> **Supplied records**:
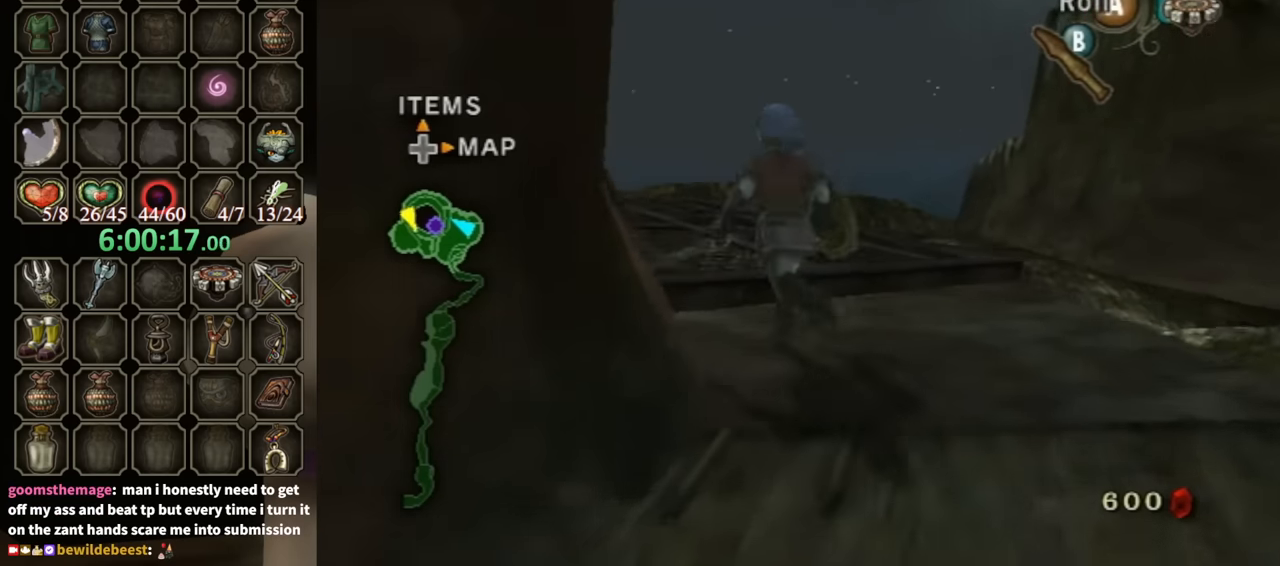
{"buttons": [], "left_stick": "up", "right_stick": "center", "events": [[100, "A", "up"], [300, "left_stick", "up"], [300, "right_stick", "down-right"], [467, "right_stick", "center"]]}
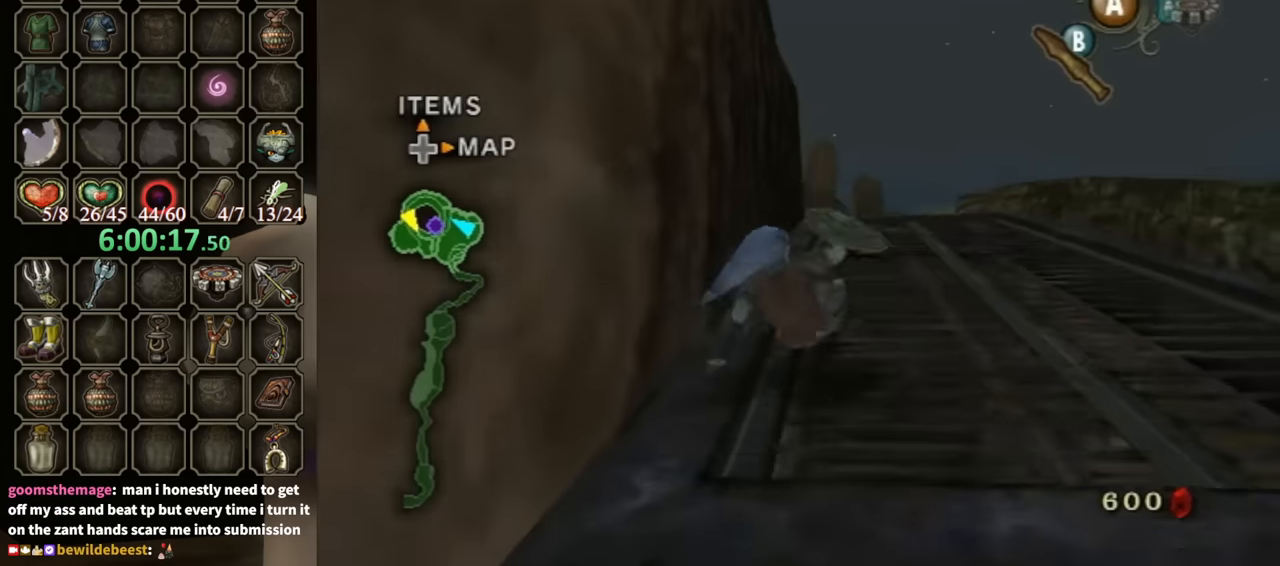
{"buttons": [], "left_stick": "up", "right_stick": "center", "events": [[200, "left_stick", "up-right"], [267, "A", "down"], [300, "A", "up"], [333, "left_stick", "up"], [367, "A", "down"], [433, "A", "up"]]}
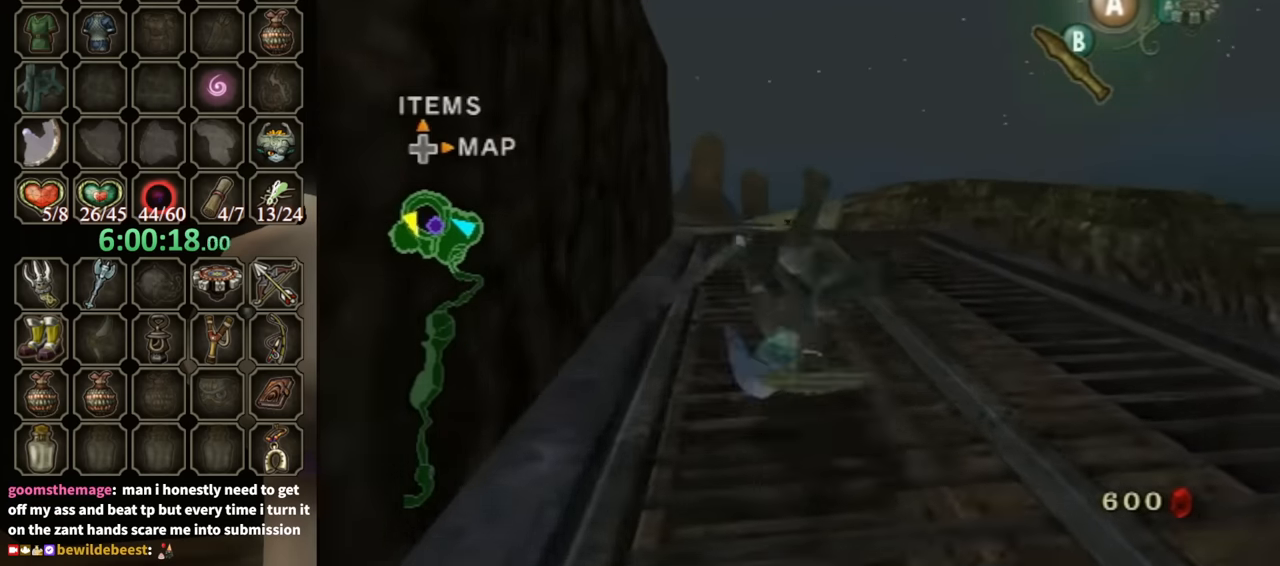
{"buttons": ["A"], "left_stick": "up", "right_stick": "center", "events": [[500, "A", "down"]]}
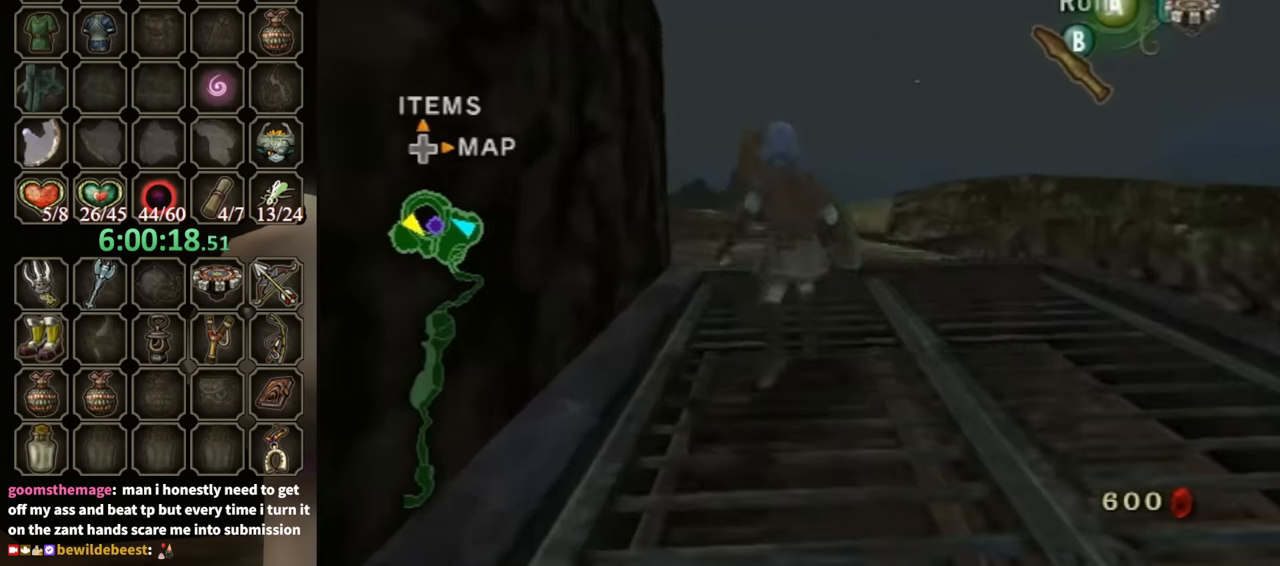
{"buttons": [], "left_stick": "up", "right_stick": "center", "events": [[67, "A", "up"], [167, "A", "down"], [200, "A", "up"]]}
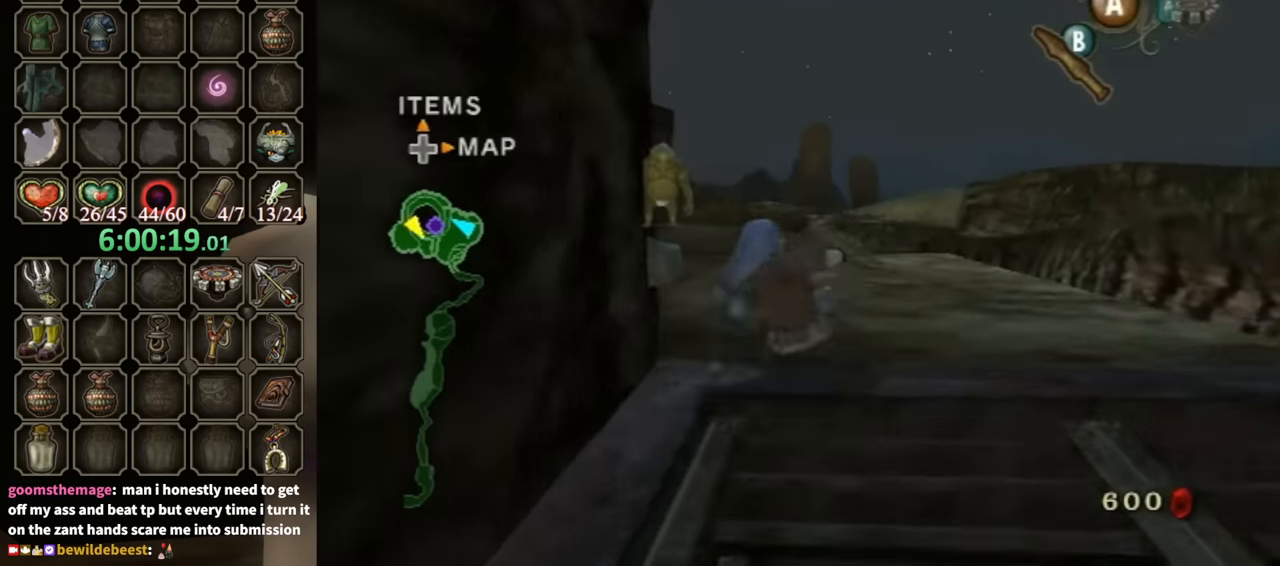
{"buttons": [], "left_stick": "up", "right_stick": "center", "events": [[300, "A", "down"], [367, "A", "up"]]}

> **Work request**: Every entry, word for word, should be given again; the pictures are not part of the copy.

> **Answer below**:
{"buttons": [], "left_stick": "up", "right_stick": "center", "events": [[100, "A", "up"], [300, "left_stick", "up"], [300, "right_stick", "down-right"], [467, "right_stick", "center"]]}
{"buttons": [], "left_stick": "up", "right_stick": "center", "events": [[200, "left_stick", "up-right"], [267, "A", "down"], [300, "A", "up"], [333, "left_stick", "up"], [367, "A", "down"], [433, "A", "up"]]}
{"buttons": ["A"], "left_stick": "up", "right_stick": "center", "events": [[500, "A", "down"]]}
{"buttons": [], "left_stick": "up", "right_stick": "center", "events": [[67, "A", "up"], [167, "A", "down"], [200, "A", "up"]]}
{"buttons": [], "left_stick": "up", "right_stick": "center", "events": [[300, "A", "down"], [367, "A", "up"]]}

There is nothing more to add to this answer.